DIRECTIONS >> Write out word for word the lines in the entries below, from the line containing "一般需要根据任务的类型来配置线程池大小：" through the line containing "The following were", with both of those lines included. Leave the pictures out.

THE DATA >>

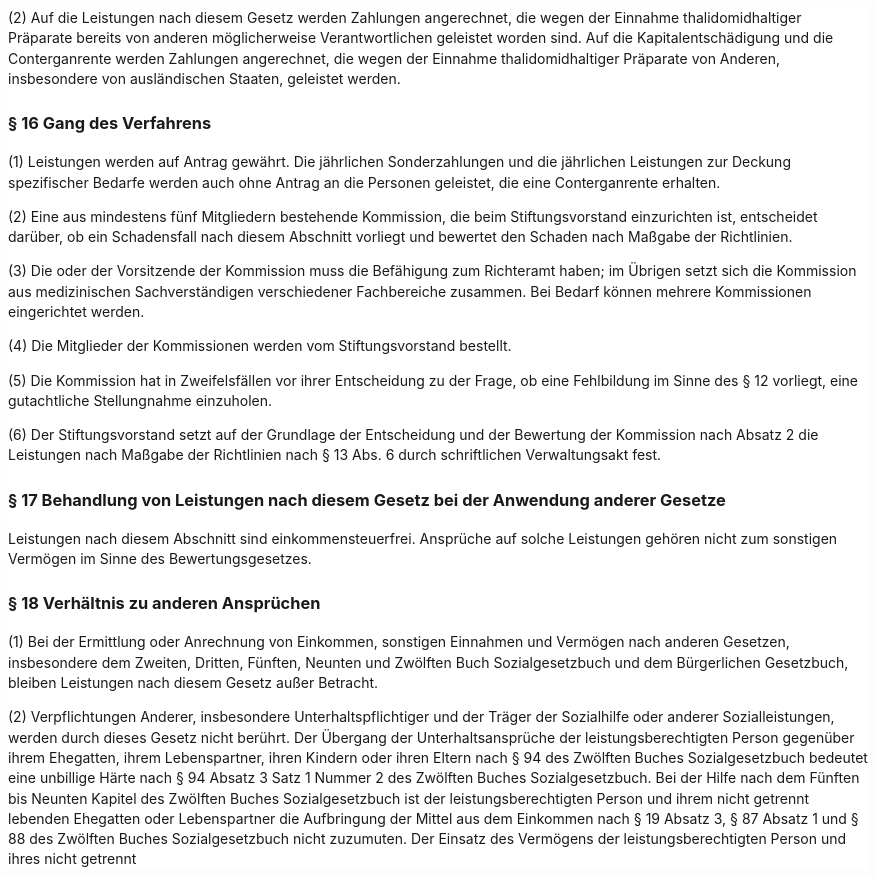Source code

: (2) Auf die Leistungen nach diesem Gesetz werden Zahlungen
angerechnet, die wegen der Einnahme thalidomidhaltiger Präparate
bereits von anderen möglicherweise Verantwortlichen geleistet worden
sind. Auf die Kapitalentschädigung und die Conterganrente werden
Zahlungen angerechnet, die wegen der Einnahme thalidomidhaltiger
Präparate von Anderen, insbesondere von ausländischen Staaten,
geleistet werden.


### § 16 Gang des Verfahrens

(1) Leistungen werden auf Antrag gewährt. Die jährlichen
Sonderzahlungen und die jährlichen Leistungen zur Deckung spezifischer
Bedarfe werden auch ohne Antrag an die Personen geleistet, die eine
Conterganrente erhalten.

(2) Eine aus mindestens fünf Mitgliedern bestehende Kommission, die
beim Stiftungsvorstand einzurichten ist, entscheidet darüber, ob ein
Schadensfall nach diesem Abschnitt vorliegt und bewertet den Schaden
nach Maßgabe der Richtlinien.

(3) Die oder der Vorsitzende der Kommission muss die Befähigung zum
Richteramt haben; im Übrigen setzt sich die Kommission aus
medizinischen Sachverständigen verschiedener Fachbereiche zusammen.
Bei Bedarf können mehrere Kommissionen eingerichtet werden.

(4) Die Mitglieder der Kommissionen werden vom Stiftungsvorstand
bestellt.

(5) Die Kommission hat in Zweifelsfällen vor ihrer Entscheidung zu der
Frage, ob eine Fehlbildung im Sinne des § 12 vorliegt, eine
gutachtliche Stellungnahme einzuholen.

(6) Der Stiftungsvorstand setzt auf der Grundlage der Entscheidung und
der Bewertung der Kommission nach Absatz 2 die Leistungen nach Maßgabe
der Richtlinien nach § 13 Abs. 6 durch schriftlichen Verwaltungsakt
fest.


### § 17 Behandlung von Leistungen nach diesem Gesetz bei der Anwendung anderer Gesetze

Leistungen nach diesem Abschnitt sind einkommensteuerfrei. Ansprüche
auf solche Leistungen gehören nicht zum sonstigen Vermögen im Sinne
des Bewertungsgesetzes.


### § 18 Verhältnis zu anderen Ansprüchen

(1) Bei der Ermittlung oder Anrechnung von Einkommen, sonstigen
Einnahmen und Vermögen nach anderen Gesetzen, insbesondere dem
Zweiten, Dritten, Fünften, Neunten und Zwölften Buch Sozialgesetzbuch
und dem Bürgerlichen Gesetzbuch, bleiben Leistungen nach diesem Gesetz
außer Betracht.

(2) Verpflichtungen Anderer, insbesondere Unterhaltspflichtiger und
der Träger der Sozialhilfe oder anderer Sozialleistungen, werden durch
dieses Gesetz nicht berührt. Der Übergang der Unterhaltsansprüche der
leistungsberechtigten Person gegenüber ihrem Ehegatten, ihrem
Lebenspartner, ihren Kindern oder ihren Eltern nach § 94 des Zwölften
Buches Sozialgesetzbuch bedeutet eine unbillige Härte nach § 94 Absatz
3 Satz 1 Nummer 2 des Zwölften Buches Sozialgesetzbuch. Bei der Hilfe
nach dem Fünften bis Neunten Kapitel des Zwölften Buches
Sozialgesetzbuch ist der leistungsberechtigten Person und ihrem nicht
getrennt lebenden Ehegatten oder Lebenspartner die Aufbringung der
Mittel aus dem Einkommen nach § 19 Absatz 3, § 87 Absatz 1 und § 88
des Zwölften Buches Sozialgesetzbuch nicht zuzumuten. Der Einsatz des
Vermögens der leistungsberechtigten Person und ihres nicht getrennt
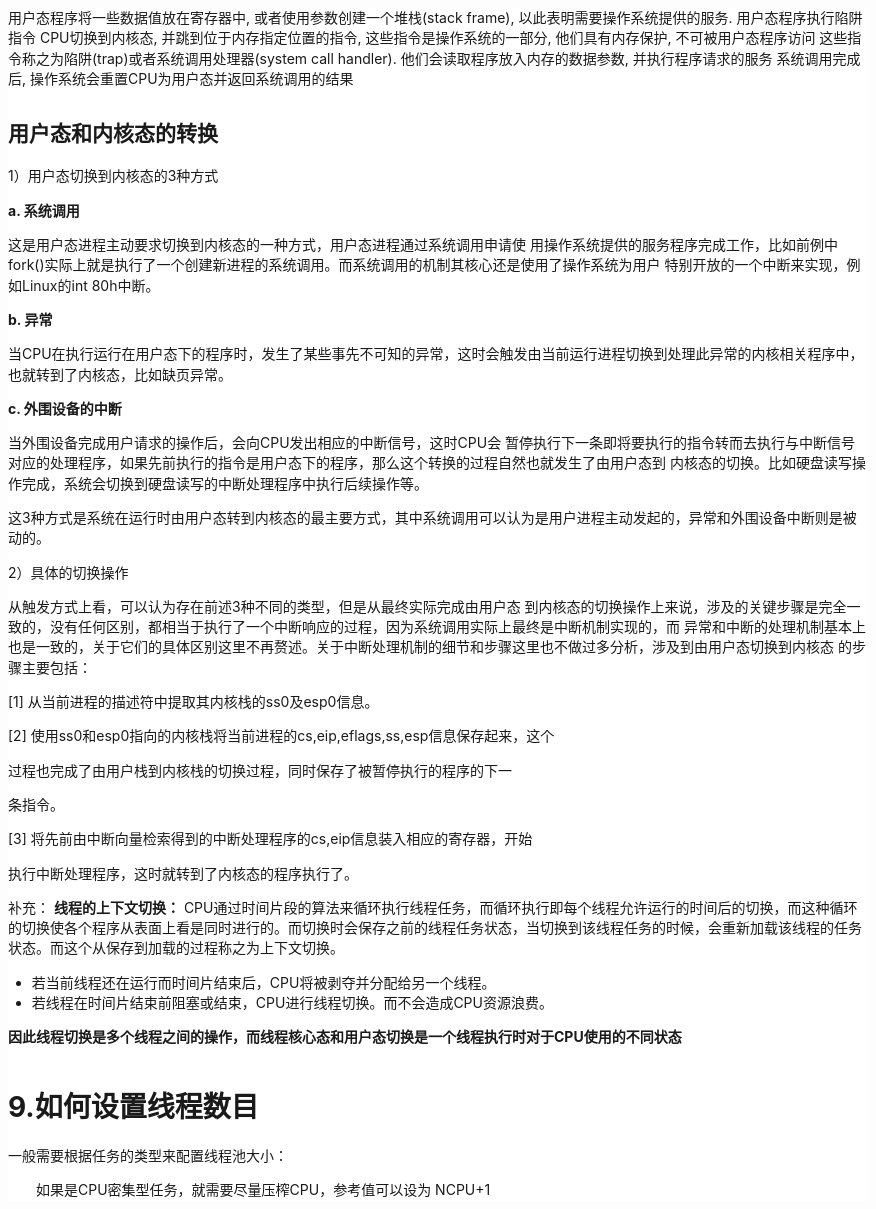 用户态程序将一些数据值放在寄存器中, 或者使用参数创建一个堆栈(stack frame), 以此表明需要操作系统提供的服务.
用户态程序执行陷阱指令
CPU切换到内核态, 并跳到位于内存指定位置的指令, 这些指令是操作系统的一部分, 他们具有内存保护, 不可被用户态程序访问
这些指令称之为陷阱(trap)或者系统调用处理器(system call handler). 他们会读取程序放入内存的数据参数, 并执行程序请求的服务
系统调用完成后, 操作系统会重置CPU为用户态并返回系统调用的结果

##  **用户态和内核态的转换**

1）用户态切换到内核态的3种方式

**a. 系统调用**

这是用户态进程主动要求切换到内核态的一种方式，用户态进程通过系统调用申请使 用操作系统提供的服务程序完成工作，比如前例中fork()实际上就是执行了一个创建新进程的系统调用。而系统调用的机制其核心还是使用了操作系统为用户 特别开放的一个中断来实现，例如Linux的int 80h中断。

**b. 异常**

当CPU在执行运行在用户态下的程序时，发生了某些事先不可知的异常，这时会触发由当前运行进程切换到处理此异常的内核相关程序中，也就转到了内核态，比如缺页异常。

**c. 外围设备的中断**

当外围设备完成用户请求的操作后，会向CPU发出相应的中断信号，这时CPU会 暂停执行下一条即将要执行的指令转而去执行与中断信号对应的处理程序，如果先前执行的指令是用户态下的程序，那么这个转换的过程自然也就发生了由用户态到 内核态的切换。比如硬盘读写操作完成，系统会切换到硬盘读写的中断处理程序中执行后续操作等。

这3种方式是系统在运行时由用户态转到内核态的最主要方式，其中系统调用可以认为是用户进程主动发起的，异常和外围设备中断则是被动的。

2）具体的切换操作

从触发方式上看，可以认为存在前述3种不同的类型，但是从最终实际完成由用户态 到内核态的切换操作上来说，涉及的关键步骤是完全一致的，没有任何区别，都相当于执行了一个中断响应的过程，因为系统调用实际上最终是中断机制实现的，而 异常和中断的处理机制基本上也是一致的，关于它们的具体区别这里不再赘述。关于中断处理机制的细节和步骤这里也不做过多分析，涉及到由用户态切换到内核态 的步骤主要包括：

[1] 从当前进程的描述符中提取其内核栈的ss0及esp0信息。

[2] 使用ss0和esp0指向的内核栈将当前进程的cs,eip,eflags,ss,esp信息保存起来，这个

过程也完成了由用户栈到内核栈的切换过程，同时保存了被暂停执行的程序的下一

条指令。

[3] 将先前由中断向量检索得到的中断处理程序的cs,eip信息装入相应的寄存器，开始

执行中断处理程序，这时就转到了内核态的程序执行了。

补充：
**线程的上下文切换：**
CPU通过时间片段的算法来循环执行线程任务，而循环执行即每个线程允许运行的时间后的切换，而这种循环的切换使各个程序从表面上看是同时进行的。而切换时会保存之前的线程任务状态，当切换到该线程任务的时候，会重新加载该线程的任务状态。而这个从保存到加载的过程称之为上下文切换。

- 若当前线程还在运行而时间片结束后，CPU将被剥夺并分配给另一个线程。
- 若线程在时间片结束前阻塞或结束，CPU进行线程切换。而不会造成CPU资源浪费。

**因此线程切换是多个线程之间的操作，而线程核心态和用户态切换是一个线程执行时对于CPU使用的不同状态**

# 9.如何设置线程数目

一般需要根据任务的类型来配置线程池大小：

　　如果是CPU密集型任务，就需要尽量压榨CPU，参考值可以设为 NCPU+1


[java并发之Condition]: https://www.cnblogs.com/gemine/p/9039012.html	"java并发之Condition"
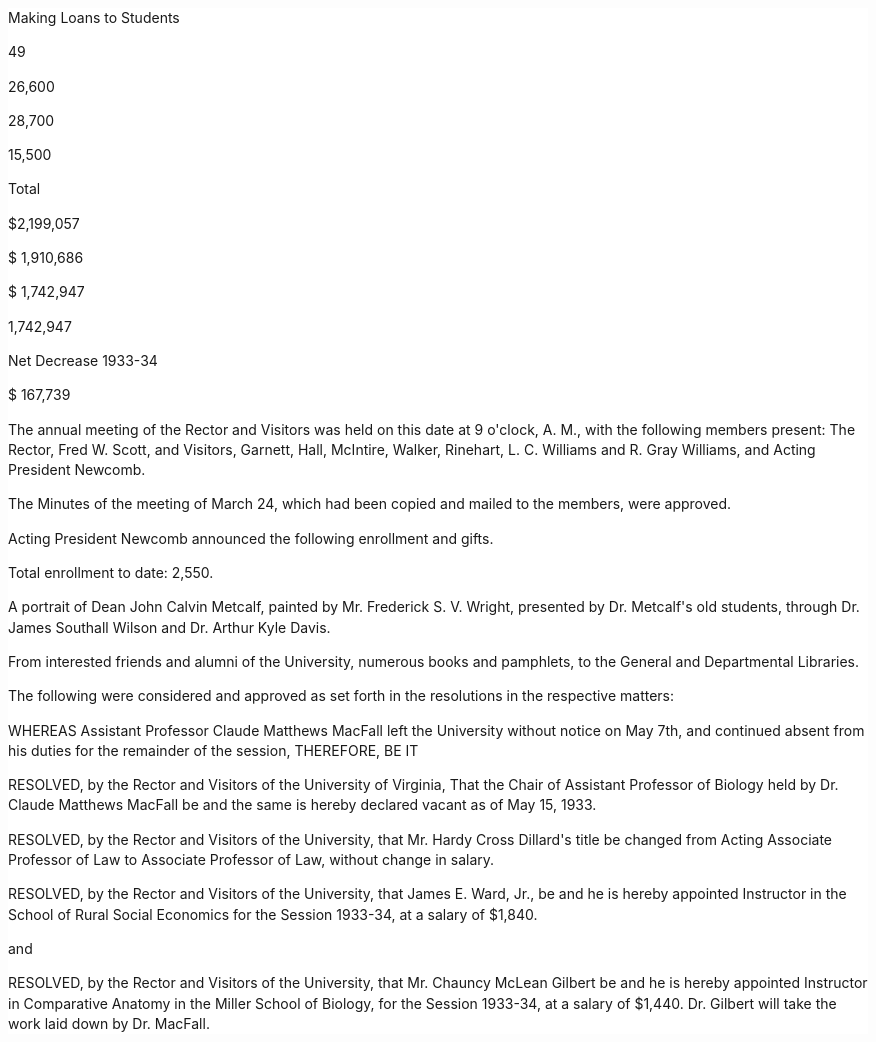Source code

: Making Loans to Students

49

26,600

28,700

15,500

Total

$2,199,057

$ 1,910,686

$ 1,742,947

1,742,947

Net Decrease 1933-34

$ 167,739

The annual meeting of the Rector and Visitors was held on this date at 9 o'clock, A. M., with the following members present: The Rector, Fred W. Scott, and Visitors, Garnett, Hall, McIntire, Walker, Rinehart, L. C. Williams and R. Gray Williams, and Acting President Newcomb.

The Minutes of the meeting of March 24, which had been copied and mailed to the members, were approved.

Acting President Newcomb announced the following enrollment and gifts.

Total enrollment to date: 2,550.

A portrait of Dean John Calvin Metcalf, painted by Mr. Frederick S. V. Wright, presented by Dr. Metcalf's old students, through Dr. James Southall Wilson and Dr. Arthur Kyle Davis.

From interested friends and alumni of the University, numerous books and pamphlets, to the General and Departmental Libraries.

The following were considered and approved as set forth in the resolutions in the respective matters:

WHEREAS Assistant Professor Claude Matthews MacFall left the University without notice on May 7th, and continued absent from his duties for the remainder of the session, THEREFORE, BE IT

RESOLVED, by the Rector and Visitors of the University of Virginia, That the Chair of Assistant Professor of Biology held by Dr. Claude Matthews MacFall be and the same is hereby declared vacant as of May 15, 1933.

RESOLVED, by the Rector and Visitors of the University, that Mr. Hardy Cross Dillard's title be changed from Acting Associate Professor of Law to Associate Professor of Law, without change in salary.

RESOLVED, by the Rector and Visitors of the University, that James E. Ward, Jr., be and he is hereby appointed Instructor in the School of Rural Social Economics for the Session 1933-34, at a salary of $1,840.

and

RESOLVED, by the Rector and Visitors of the University, that Mr. Chauncy McLean Gilbert be and he is hereby appointed Instructor in Comparative Anatomy in the Miller School of Biology, for the Session 1933-34, at a salary of $1,440. Dr. Gilbert will take the work laid down by Dr. MacFall.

FINAL ANSWER >>
一般需要根据任务的类型来配置线程池大小：

　　如果是CPU密集型任务，就需要尽量压榨CPU，参考值可以设为 NCPU+1


[java并发之Condition]: https://www.cnblogs.com/gemine/p/9039012.html	"java并发之Condition"
Source code

: Making Loans to Students

49

26,600

28,700

15,500

Total

$2,199,057

$ 1,910,686

$ 1,742,947

1,742,947

Net Decrease 1933-34

$ 167,739

The annual meeting of the Rector and Visitors was held on this date at 9 o'clock, A. M., with the following members present: The Rector, Fred W. Scott, and Visitors, Garnett, Hall, McIntire, Walker, Rinehart, L. C. Williams and R. Gray Williams, and Acting President Newcomb.

The Minutes of the meeting of March 24, which had been copied and mailed to the members, were approved.

Acting President Newcomb announced the following enrollment and gifts.

Total enrollment to date: 2,550.

A portrait of Dean John Calvin Metcalf, painted by Mr. Frederick S. V. Wright, presented by Dr. Metcalf's old students, through Dr. James Southall Wilson and Dr. Arthur Kyle Davis.

From interested friends and alumni of the University, numerous books and pamphlets, to the General and Departmental Libraries.

The following were considered and approved as set forth in the resolutions in the respective matters:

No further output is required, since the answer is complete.